▸ **EXERCISE DIRECTIONS**
Searching the material below, find each line that includes the word "space", and copy it.

[[ RAW DATA, beginning ]]

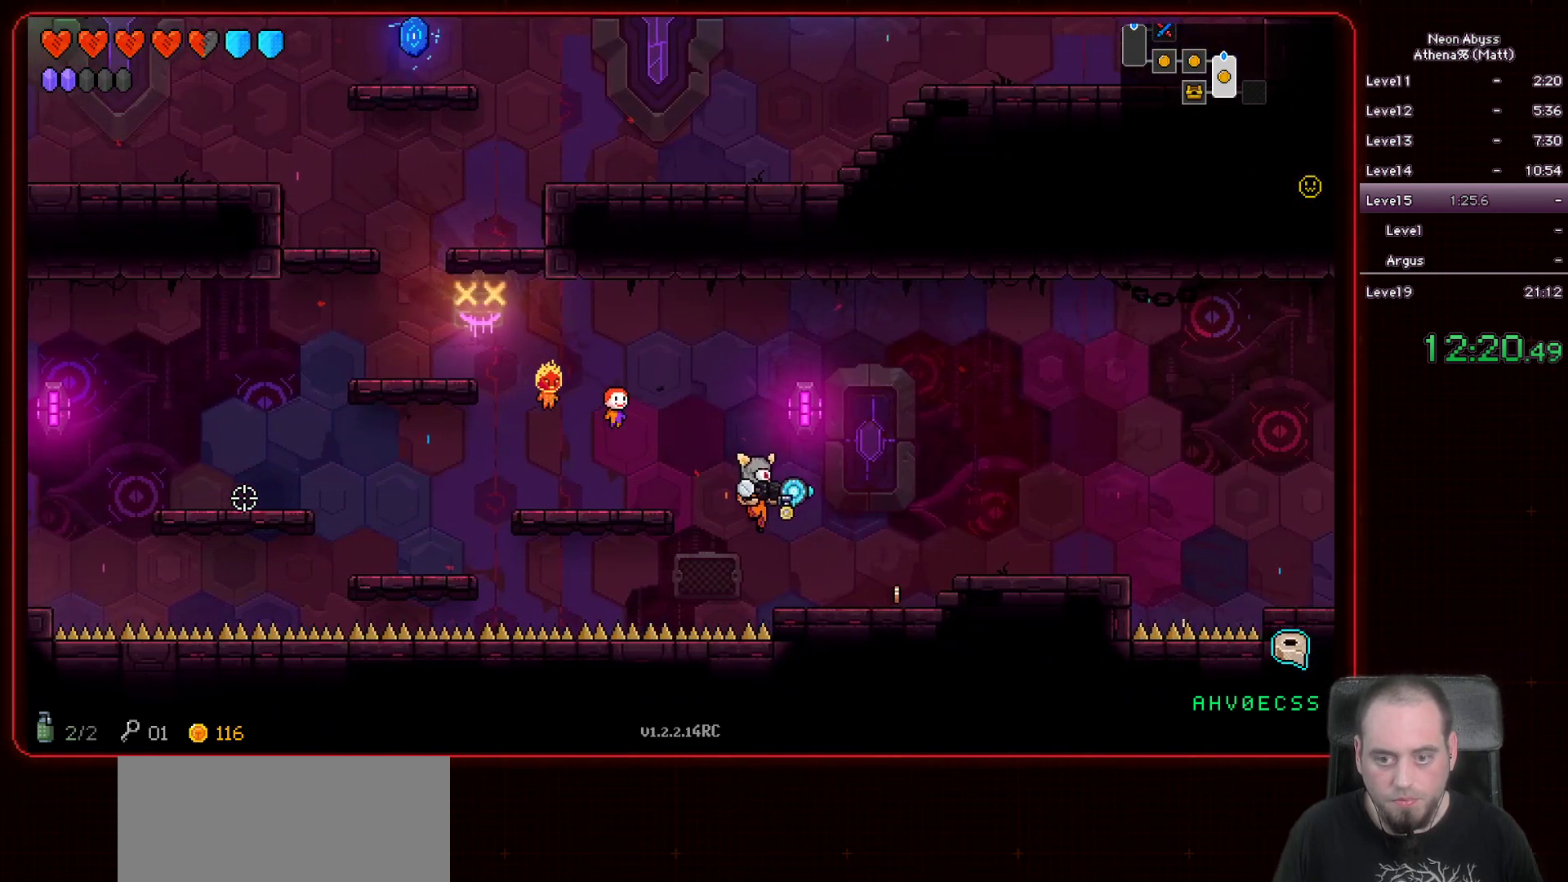
{"keys": ["d"], "mouse": [], "events": []}
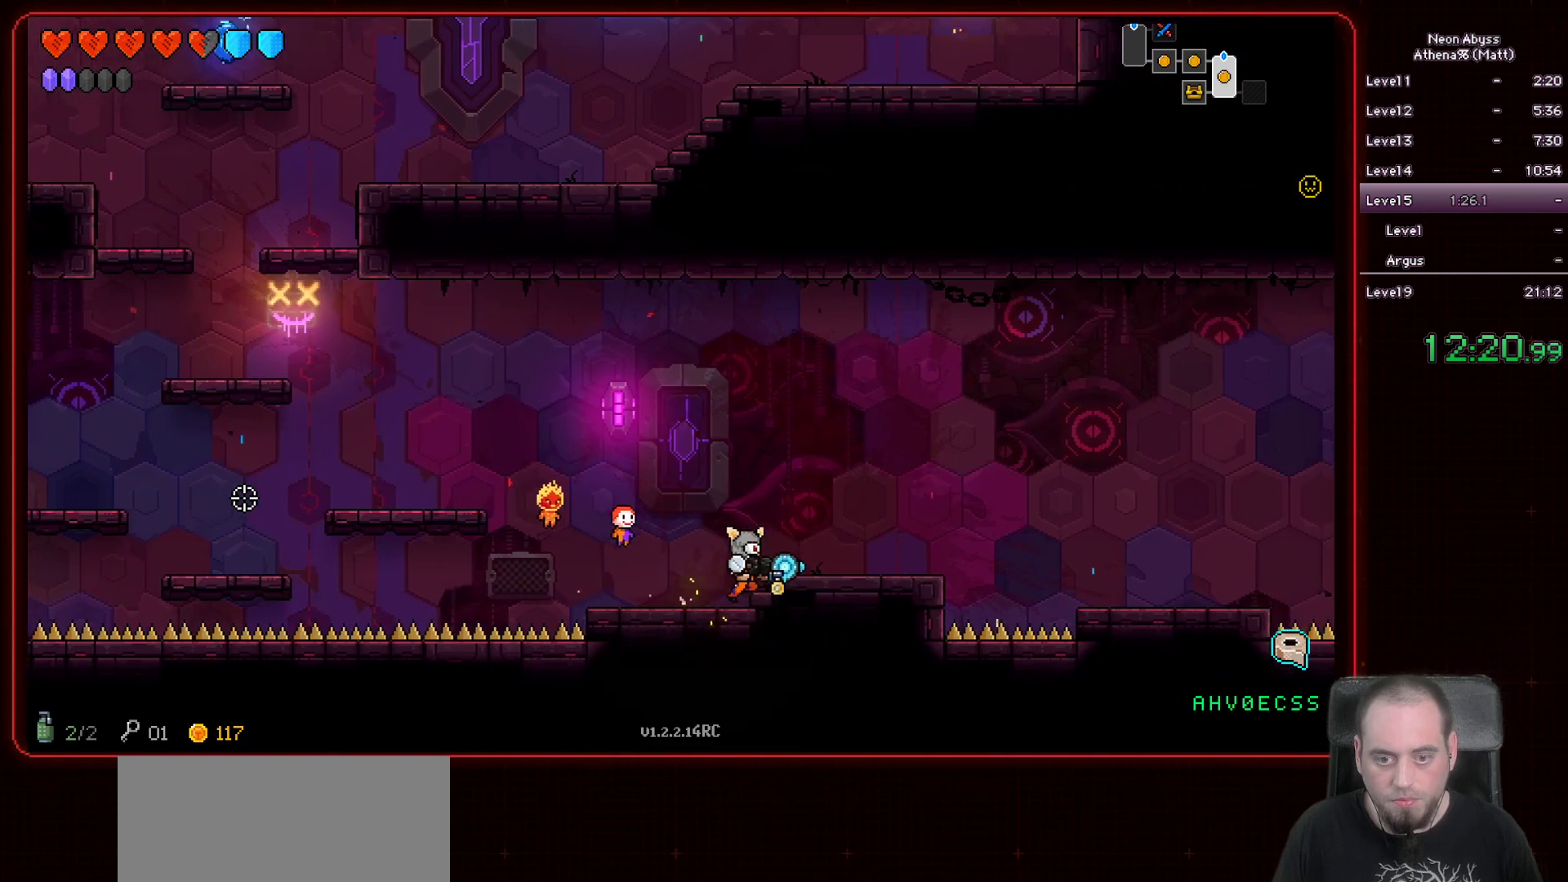
{"keys": ["d", "space"], "mouse": [], "events": [[433, "space", "down"]]}
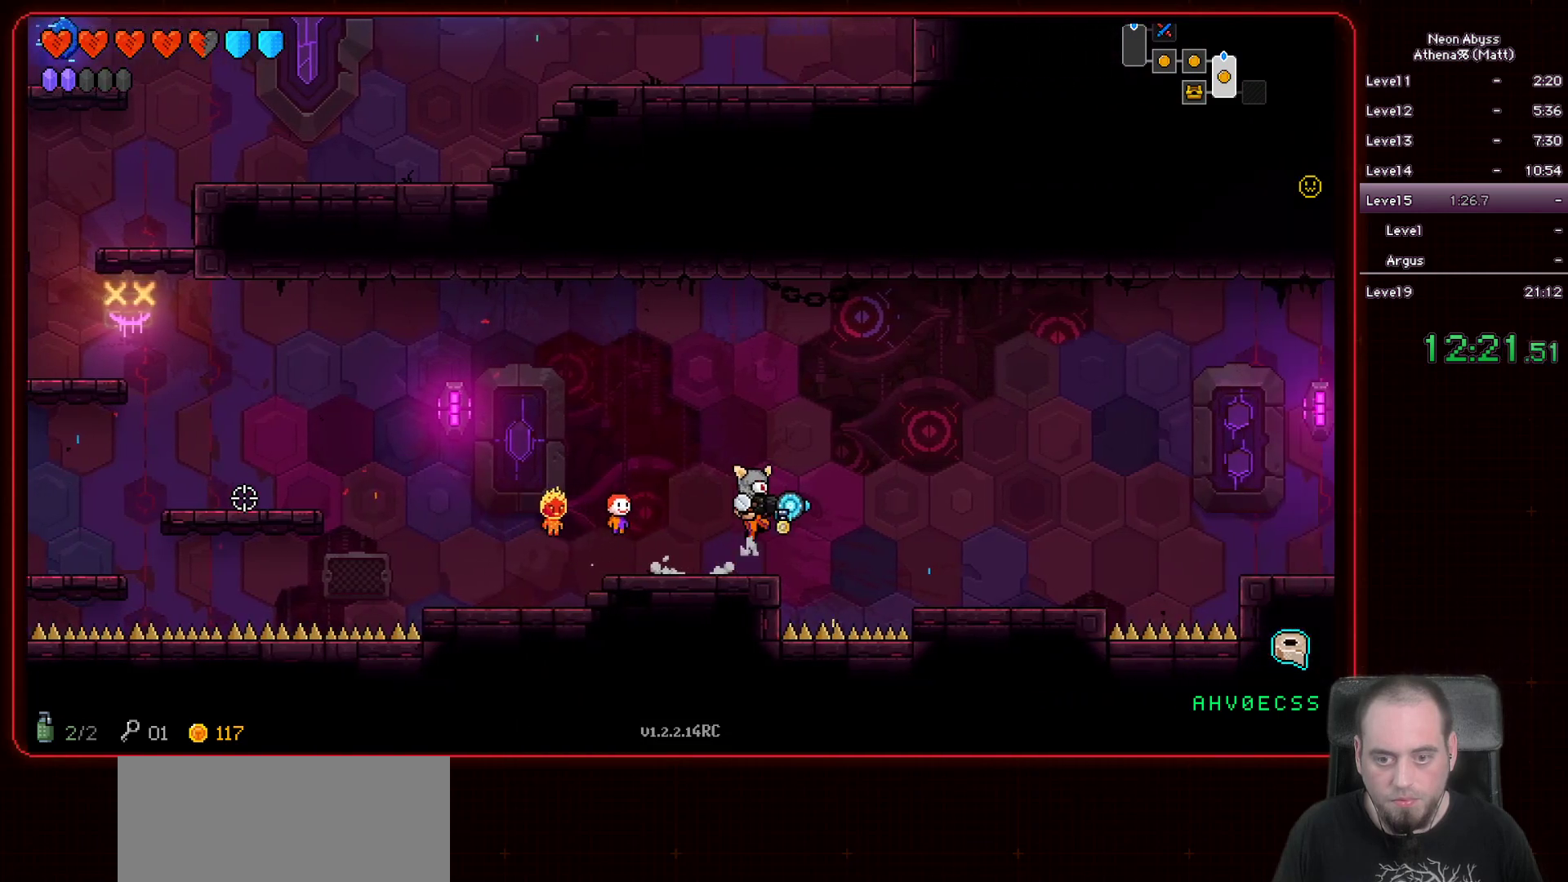
{"keys": ["d"], "mouse": [], "events": [[33, "space", "up"]]}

[[ RAW DATA, end ]]

▸ **THE ANSWER**
{"keys": ["d", "space"], "mouse": [], "events": [[433, "space", "down"]]}
{"keys": ["d"], "mouse": [], "events": [[33, "space", "up"]]}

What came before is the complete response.